- Artist: Laura Knight
- Year: 1913
- Medium: Oil on canvas
- Dimensions: 152.4 cm × 127.6 cm (60.0 in × 50.2 in)
- Location: National Portrait Gallery; London;

= Self Portrait with Nude =

Painting by Laura Knight

Self Portrait with Nude (sometimes known as Self Portrait or The Model) is an oil-on-canvas painting executed in 1913 by the English artist Laura Knight. A mature work, painted when Knight was 36 years old, it was controversial for its subject matter: a female artist painting a nude female life model. The painting was retained by Knight until her death in 1970, and bought by the National Portrait Gallery in 1971: the gallery has described it as "a bravura statement about the ability of women to paint hitherto taboo subjects on a scale and with an intensity, that heralds changes".

The painting shows a view of the artist in her studio, working on a painting of a nude female model, part of the painting, and the model herself posing for the painting.
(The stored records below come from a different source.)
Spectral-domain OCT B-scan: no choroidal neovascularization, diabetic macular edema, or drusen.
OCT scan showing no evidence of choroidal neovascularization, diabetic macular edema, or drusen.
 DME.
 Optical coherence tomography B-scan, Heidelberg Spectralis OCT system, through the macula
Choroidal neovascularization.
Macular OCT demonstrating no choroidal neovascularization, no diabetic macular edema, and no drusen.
The artist is fully clothed, wearing a scarlet knitted cardigan and large hat, with her face viewed in profile, silhouetted by a light area of the painting depicted in the background. Behind her, to her left, is the painting she has been working on. Further back, to the right, is her life model, her friend and fellow artist Ella Naper, who is also facing away from the viewer, standing in a contrapposto stance on a raised platform with a striped carpet, her arms raised and bent to clasp behind her head. The model stands out against an orange backcloth and the wall of the studio.

The work measures 60 × 50.25 in. It was painted in Knight's studio in Lamorna and first exhibited at the Passmore Edwards Art Gallery in 1913, and then at the 1913 show of the International Society of Sculptors, Painters and Gravers at the Grosvenor Gallery in London, under the title The Model.
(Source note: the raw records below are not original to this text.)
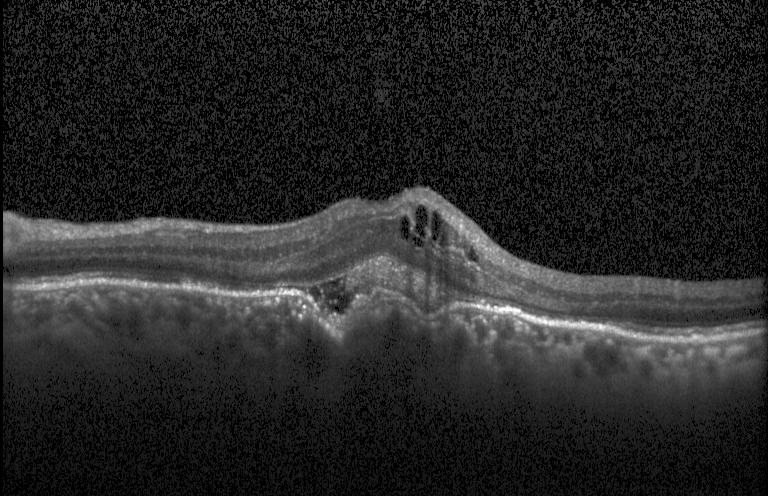
Fovea-centered; SD-OCT; Heidelberg Spectralis; optical coherence tomography scan — The scan shows CNV.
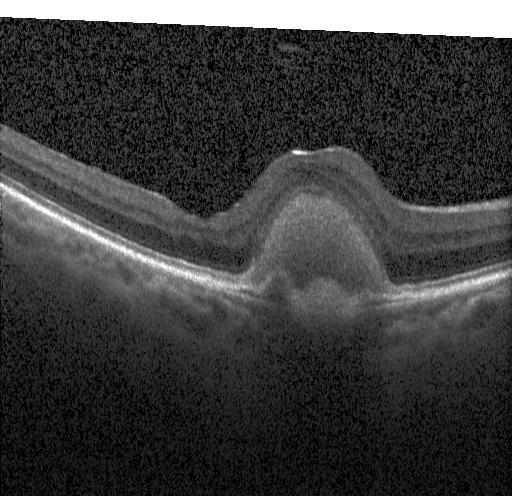
Centered on the fovea; SD-OCT; instrument: Heidelberg Spectralis; optical coherence tomography B-scan — OCT finding: a choroidal neovascular membrane.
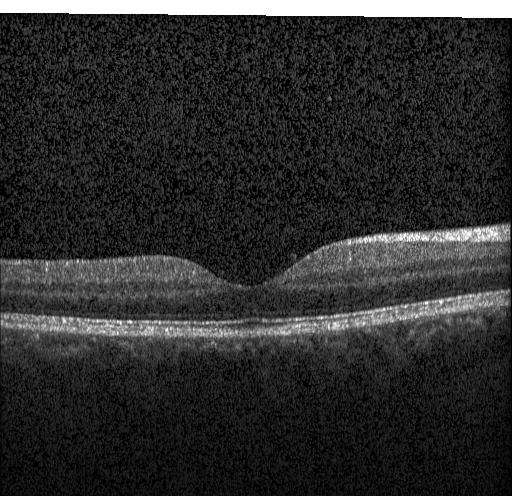
Spectral-domain OCT B-scan: no CNV, no DME, and no drusen.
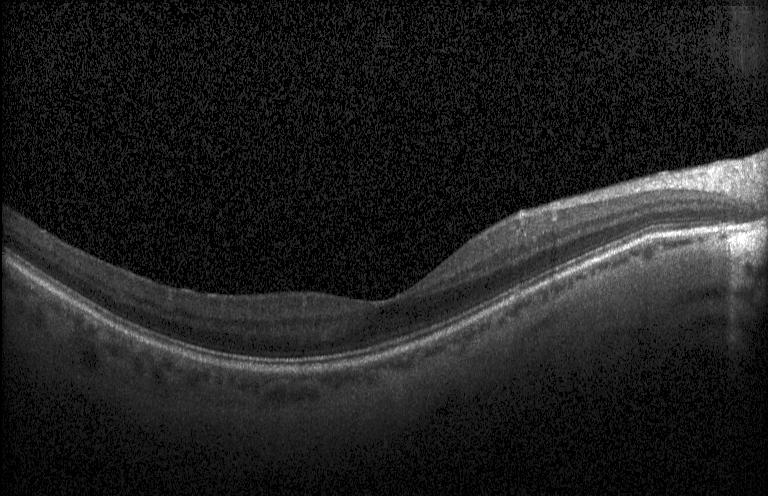

Optical coherence tomography B-scan
Dx: no evidence of choroidal neovascularization, diabetic macular edema, or drusen.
Reputedly, it was rejected for the 1913 Royal Academy Summer Exhibition. Critics objected to the impropriety of a female artist depicting herself alongside a female nude. At the time when Knight had attended art school, female students were not permitted to paint live models, being restricted to copying casts and drawings. Writing in The Telegraph, art critic Claude Phillips called the painting "harmless" and "dull", "obviously an exercise" which "might quite appropriately have stayed in the artist's studio", but also said that it was "vulgar" and "repels". An article in The Times in 1914 called it "extremely clever", but another in 1939 criticised its "mistaken attempts at solidity" and called it "regrettable".
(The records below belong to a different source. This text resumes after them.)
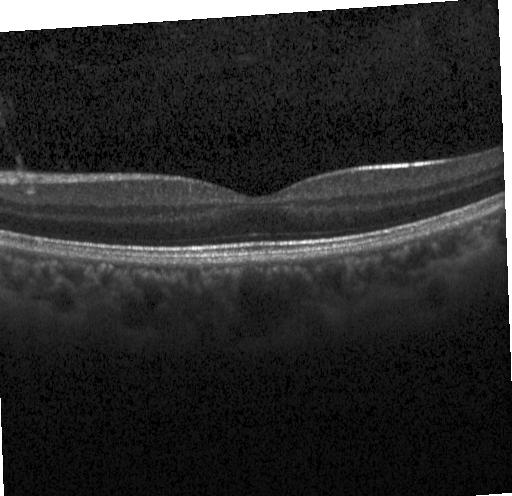
OCT finding: no CNV, no DME, and no drusen.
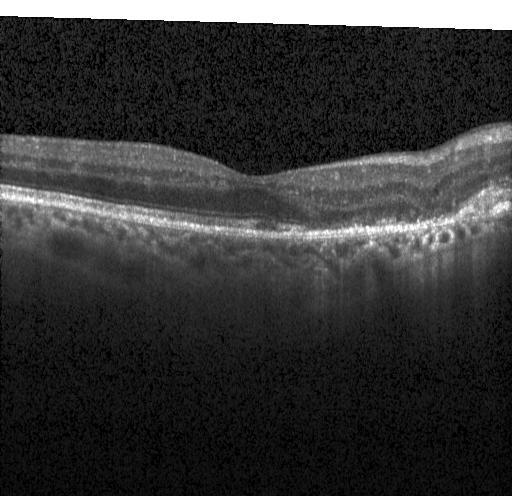
Spectral-domain optical coherence tomography; OCT line scan; instrument: Heidelberg Spectralis
Diagnosis: choroidal neovascularization.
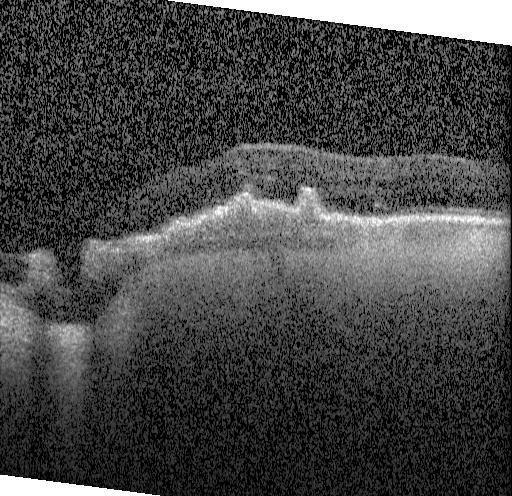
Retinal OCT cross-section.
CNV.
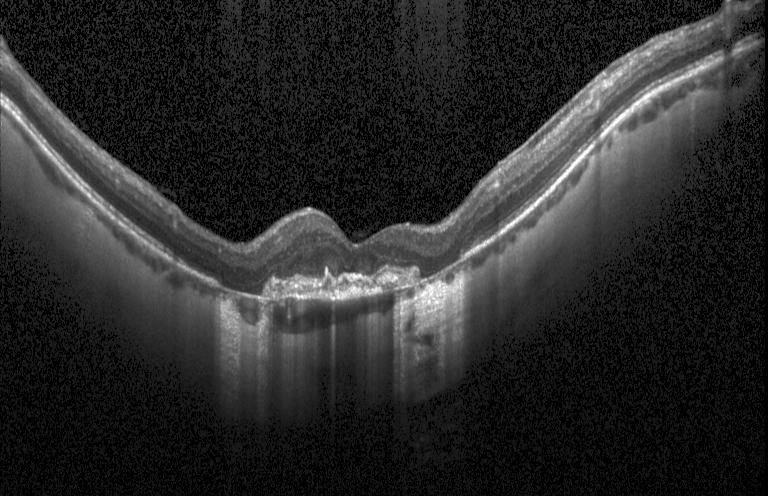 Optical coherence tomography scan
This B-scan demonstrates CNV.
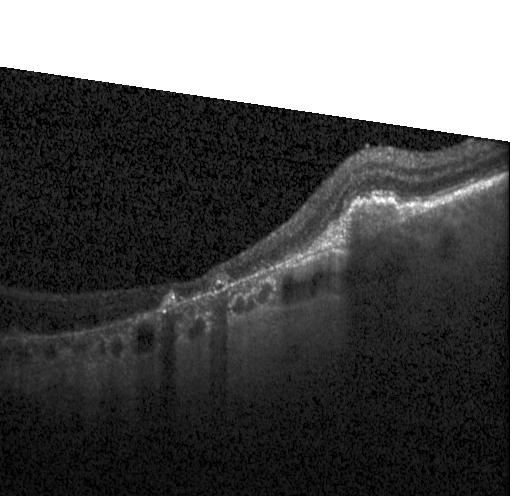
Optical coherence tomography scan. Spectral-domain optical coherence tomography. Heidelberg Spectralis. Centered on the fovea — OCT finding: a choroidal neovascular membrane.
Knight retained the work until her death in 1970, shortly before the opening of a major retrospective exhibition. It was sold at Sotheby's later that year for £700, the highest price achieved in the sales by her executors to clear her studio, and it was acquired by the National Portrait Gallery in 1971.

The Financial Times has compared it to the later works of Lucian Freud. In The Face of Britain (2015), the historian Simon Schama described it as a "incomparably, her greatest work, all at once conceptually complex, heroically independent, formally ingenious and lovingly sensual."